Job 1:
In the forum thread about reading PDFs in Python, rewrite the passage starting at "I'm trying to" and ending at "for my case :)", replacing "check boxes" with "form fields".
Job 2:
In the forum thread about reading PDFs in Python, which package gave the poster only corrupted output?
Job 3:
Continue the forum thread about reading PDFs in Python from its last sentence.

Exercise text:
————————

1

I'm trying to read a pdf document ( I removed some content cause of sensitive data: https://ufile.io/bgghw ) into python. I have to work with the check boxes and perform action's based on these and other text.

I tried PyPDF3 but it only gave corrupted output, after a little research I found pdfminer which sounds promising with the downside to use python 2.7.

I'm not sure if there are other package's or there is like a best practise for working with pdf's in python as all the information I got is several years old and most of the information is very contrary. Of course I could settle with the best package for my case :)

Thanks for any advice!

Sebastian
  • 2,227
  • 3
  • 19
  • 38

1 Answers1

5

First Option : PyPDF2

First run this in cmd to install PyPDF2: (may work better than PyPDF3 which you already tried)

————————

Provided data:
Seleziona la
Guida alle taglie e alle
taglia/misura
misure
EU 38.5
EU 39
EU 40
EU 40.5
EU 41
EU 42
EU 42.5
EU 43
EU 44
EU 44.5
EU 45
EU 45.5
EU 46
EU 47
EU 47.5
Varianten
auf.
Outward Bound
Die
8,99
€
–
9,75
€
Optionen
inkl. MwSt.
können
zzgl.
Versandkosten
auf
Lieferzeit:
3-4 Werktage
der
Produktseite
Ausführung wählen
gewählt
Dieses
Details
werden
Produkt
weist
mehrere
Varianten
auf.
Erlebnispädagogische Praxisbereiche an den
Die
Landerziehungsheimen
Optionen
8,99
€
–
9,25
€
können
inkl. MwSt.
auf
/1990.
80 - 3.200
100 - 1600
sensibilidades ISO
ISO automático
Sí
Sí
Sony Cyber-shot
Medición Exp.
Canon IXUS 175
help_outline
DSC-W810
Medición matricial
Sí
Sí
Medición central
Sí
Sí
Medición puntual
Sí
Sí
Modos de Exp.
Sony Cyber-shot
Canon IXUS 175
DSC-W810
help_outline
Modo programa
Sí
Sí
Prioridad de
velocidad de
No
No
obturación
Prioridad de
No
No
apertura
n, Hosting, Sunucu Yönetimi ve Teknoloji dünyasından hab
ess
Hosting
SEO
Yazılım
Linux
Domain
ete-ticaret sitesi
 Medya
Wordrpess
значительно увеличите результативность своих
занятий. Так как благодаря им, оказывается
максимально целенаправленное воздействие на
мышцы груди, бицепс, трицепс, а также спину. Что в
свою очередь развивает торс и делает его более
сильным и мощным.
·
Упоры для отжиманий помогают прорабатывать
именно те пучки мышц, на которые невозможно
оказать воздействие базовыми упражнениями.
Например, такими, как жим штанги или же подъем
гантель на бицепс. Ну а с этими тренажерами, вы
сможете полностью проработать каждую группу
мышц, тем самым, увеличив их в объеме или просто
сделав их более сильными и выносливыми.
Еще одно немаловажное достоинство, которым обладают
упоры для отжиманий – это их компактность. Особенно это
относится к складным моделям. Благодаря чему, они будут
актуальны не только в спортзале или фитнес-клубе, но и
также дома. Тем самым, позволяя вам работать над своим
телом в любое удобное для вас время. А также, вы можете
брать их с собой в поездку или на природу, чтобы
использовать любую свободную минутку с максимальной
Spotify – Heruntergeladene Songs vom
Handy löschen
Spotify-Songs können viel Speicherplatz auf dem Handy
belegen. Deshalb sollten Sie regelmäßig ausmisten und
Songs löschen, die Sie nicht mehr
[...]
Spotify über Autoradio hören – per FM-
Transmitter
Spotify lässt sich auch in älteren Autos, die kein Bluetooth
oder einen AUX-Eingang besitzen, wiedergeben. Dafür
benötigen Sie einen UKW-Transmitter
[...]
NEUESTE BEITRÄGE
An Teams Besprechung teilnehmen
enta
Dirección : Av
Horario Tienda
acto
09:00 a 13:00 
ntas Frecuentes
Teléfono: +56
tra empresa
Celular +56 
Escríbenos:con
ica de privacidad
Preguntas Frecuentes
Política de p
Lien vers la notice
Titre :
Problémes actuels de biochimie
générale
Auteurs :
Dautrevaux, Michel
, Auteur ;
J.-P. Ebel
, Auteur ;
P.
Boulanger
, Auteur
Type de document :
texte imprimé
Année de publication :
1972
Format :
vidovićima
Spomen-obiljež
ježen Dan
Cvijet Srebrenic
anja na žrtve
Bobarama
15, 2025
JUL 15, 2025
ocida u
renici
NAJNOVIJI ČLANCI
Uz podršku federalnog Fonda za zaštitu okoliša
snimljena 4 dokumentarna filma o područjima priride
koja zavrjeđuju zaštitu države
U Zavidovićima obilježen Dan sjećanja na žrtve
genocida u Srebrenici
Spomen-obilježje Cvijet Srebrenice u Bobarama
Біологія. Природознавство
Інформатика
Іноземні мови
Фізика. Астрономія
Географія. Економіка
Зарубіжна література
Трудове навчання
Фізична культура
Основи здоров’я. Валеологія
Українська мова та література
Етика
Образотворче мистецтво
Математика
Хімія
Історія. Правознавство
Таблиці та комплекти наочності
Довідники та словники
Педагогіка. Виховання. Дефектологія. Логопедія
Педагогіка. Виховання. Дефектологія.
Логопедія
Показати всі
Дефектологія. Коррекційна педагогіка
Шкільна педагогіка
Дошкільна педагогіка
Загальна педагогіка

————————

Expected answer 1:
I'm trying to read a pdf document ( I removed some content cause of sensitive data: https://ufile.io/bgghw ) into python. I have to work with the form fields and perform action's based on these and other text.

I tried PyPDF3 but it only gave corrupted output, after a little research I found pdfminer which sounds promising with the downside to use python 2.7.

I'm not sure if there are other package's or there is like a best practise for working with pdf's in python as all the information I got is several years old and most of the information is very contrary. Of course I could settle with the best package for my case :)

Expected answer 2:
PyPDF3

Expected answer 3:
pip install PyPDF2

Then to extract text from a pdf file use the following code:

# importing required modules 
import PyPDF2 

# creating a pdf file object 
pdfFileObj = open('example.pdf', 'rb') 

# creating a pdf reader object 
pdfReader = PyPDF2.PdfFileReader(pdfFileObj) 

# printing number of pages in pdf file 
print(pdfReader.numPages) 

# creating a page object 
pageObj = pdfReader.getPage(0) 

# extracting text from page 
print(pageObj.extractText()) 

# closing the pdf file object 
pdfFileObj.close() 

2nd Option : Textract

Run this in cmd to install textract

pip install textract

Then to read a pdf use the following code:

import textract
text = textract.process('path/to/pdf/file', method='pdfminer')

Good luck!